Tak uznał Sąd Najwyższy w wyroku z 28 marca 2017 r. (II PK 18/16). W tej sprawie pracownica podrzuciła w biurowcu spółki anonimowy, krytyczny list, w zaklejonej kopercie, adresowany do prezesa zarządu. Autorkę listu zidentyfikowano na podstawie zdjęć z monitoringu. Pracodawca rozwiązał z nią stosunek pracy bez wypowiedzenia, w wyniku czego podwładna wniosła odwołanie do sądu pracy.
Pracownik ma prawo do krytyki pracodawcy. Powinna ona jednak przebiegać w określony sposób, aby nie wiązała się dla pracodawcy z przykrymi konsekwencjami. Niejednokrotnie wyrażanie negatywnych opinii na temat zatrudniającego jest podstawą wypowiedzenia umowy o pracę, a w rażących przypadkach również zwolnienia dyscyplinarnego.
Istotny element krytyki
W tej sprawie sąd rejonowy uwzględnił powództwo pracownicy, mimo że jej zachowanie uznał za obiektywnie nieprawidłowe, a krytykę za pozbawioną merytorycznej treści. Na korzyść kobiety zadziałał jednak fakt, że pozostawiła ona anonim w miejscu niedostępnym dla osób spoza firmy, w zaadresowanej i zaklejonej kopercie.
Odmiennie postawę powódki ocenił sąd II instancji. Uznał, że rażąco naruszyła ona podstawowe obowiązki pracownicze. Zdaniem tego sądu, krytyka przekroczyła dozwolone granice, a jej anonimowa forma naruszała zasady współżycia społecznego i uzasadniała utratę zaufania pracodawcy.

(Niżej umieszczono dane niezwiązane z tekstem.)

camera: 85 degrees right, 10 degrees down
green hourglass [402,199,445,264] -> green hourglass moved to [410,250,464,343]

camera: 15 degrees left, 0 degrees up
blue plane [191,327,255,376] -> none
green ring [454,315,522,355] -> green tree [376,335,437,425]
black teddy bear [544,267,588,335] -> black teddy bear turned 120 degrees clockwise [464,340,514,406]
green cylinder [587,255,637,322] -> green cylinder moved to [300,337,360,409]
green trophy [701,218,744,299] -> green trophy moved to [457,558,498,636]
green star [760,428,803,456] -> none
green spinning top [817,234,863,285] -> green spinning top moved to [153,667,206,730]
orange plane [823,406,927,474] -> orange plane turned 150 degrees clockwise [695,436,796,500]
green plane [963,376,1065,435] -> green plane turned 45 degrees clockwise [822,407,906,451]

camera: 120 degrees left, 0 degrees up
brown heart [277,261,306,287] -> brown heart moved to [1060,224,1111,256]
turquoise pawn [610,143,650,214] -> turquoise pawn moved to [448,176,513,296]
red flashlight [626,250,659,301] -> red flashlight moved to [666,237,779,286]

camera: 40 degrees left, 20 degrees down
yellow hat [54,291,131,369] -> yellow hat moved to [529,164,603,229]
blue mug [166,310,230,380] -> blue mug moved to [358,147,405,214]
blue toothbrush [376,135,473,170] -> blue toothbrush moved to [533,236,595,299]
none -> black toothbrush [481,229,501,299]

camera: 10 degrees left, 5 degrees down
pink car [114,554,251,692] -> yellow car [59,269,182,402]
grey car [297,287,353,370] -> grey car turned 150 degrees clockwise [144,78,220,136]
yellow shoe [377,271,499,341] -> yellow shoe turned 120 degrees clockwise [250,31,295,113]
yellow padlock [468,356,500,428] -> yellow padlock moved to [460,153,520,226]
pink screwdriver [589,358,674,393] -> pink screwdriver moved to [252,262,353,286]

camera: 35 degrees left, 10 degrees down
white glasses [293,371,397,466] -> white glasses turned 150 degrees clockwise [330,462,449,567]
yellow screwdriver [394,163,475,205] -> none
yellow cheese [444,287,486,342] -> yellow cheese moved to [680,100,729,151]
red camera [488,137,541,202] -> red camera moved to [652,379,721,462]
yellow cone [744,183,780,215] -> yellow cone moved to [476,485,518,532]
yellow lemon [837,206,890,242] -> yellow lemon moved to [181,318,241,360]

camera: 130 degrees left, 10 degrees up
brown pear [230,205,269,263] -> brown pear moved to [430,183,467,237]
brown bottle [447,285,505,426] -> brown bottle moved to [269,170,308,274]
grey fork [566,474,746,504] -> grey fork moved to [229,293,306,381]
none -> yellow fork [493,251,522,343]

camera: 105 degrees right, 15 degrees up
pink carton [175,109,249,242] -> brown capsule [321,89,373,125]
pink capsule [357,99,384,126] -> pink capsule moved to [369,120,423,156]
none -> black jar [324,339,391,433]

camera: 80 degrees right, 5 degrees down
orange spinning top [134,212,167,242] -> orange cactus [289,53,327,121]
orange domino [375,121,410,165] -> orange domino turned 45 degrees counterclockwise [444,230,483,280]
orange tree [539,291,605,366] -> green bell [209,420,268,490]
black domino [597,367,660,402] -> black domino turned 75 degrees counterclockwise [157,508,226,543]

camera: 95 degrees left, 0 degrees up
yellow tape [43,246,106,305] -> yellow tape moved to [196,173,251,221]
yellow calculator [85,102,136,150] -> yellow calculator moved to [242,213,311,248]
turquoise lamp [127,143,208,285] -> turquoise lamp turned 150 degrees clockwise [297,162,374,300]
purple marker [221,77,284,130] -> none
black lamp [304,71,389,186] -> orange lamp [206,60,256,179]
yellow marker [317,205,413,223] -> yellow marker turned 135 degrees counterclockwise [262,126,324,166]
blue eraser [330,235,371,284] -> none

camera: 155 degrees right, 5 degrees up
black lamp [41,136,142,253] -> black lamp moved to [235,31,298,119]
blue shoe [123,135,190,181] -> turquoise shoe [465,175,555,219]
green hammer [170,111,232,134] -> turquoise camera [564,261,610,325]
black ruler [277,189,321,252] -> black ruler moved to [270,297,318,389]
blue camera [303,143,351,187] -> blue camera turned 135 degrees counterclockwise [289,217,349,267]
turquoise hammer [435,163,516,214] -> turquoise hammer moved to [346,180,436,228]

Sąd Najwyższy uwzględnił skargę kasacyjną od powyższego wyroku, uznając, iż sąd II instancji powinien odnieść się szczegółowo do materiału dowodowego i ustaleń faktycznych, jak również wskazać przyczyny, które uzasadniają odmienne orzekanie. Tymczasem sąd okręgowy nie wyjaśnił, czym się kierował, zmieniając wyrok i oddalając powództwo. Krytyka pracodawcy jest materią ściśle uzależnioną od okoliczności faktycznych danej sprawy, zatem sądy powinny wskazywać, jakie elementy uznały za decydujące w konkretnym wydarzeniu.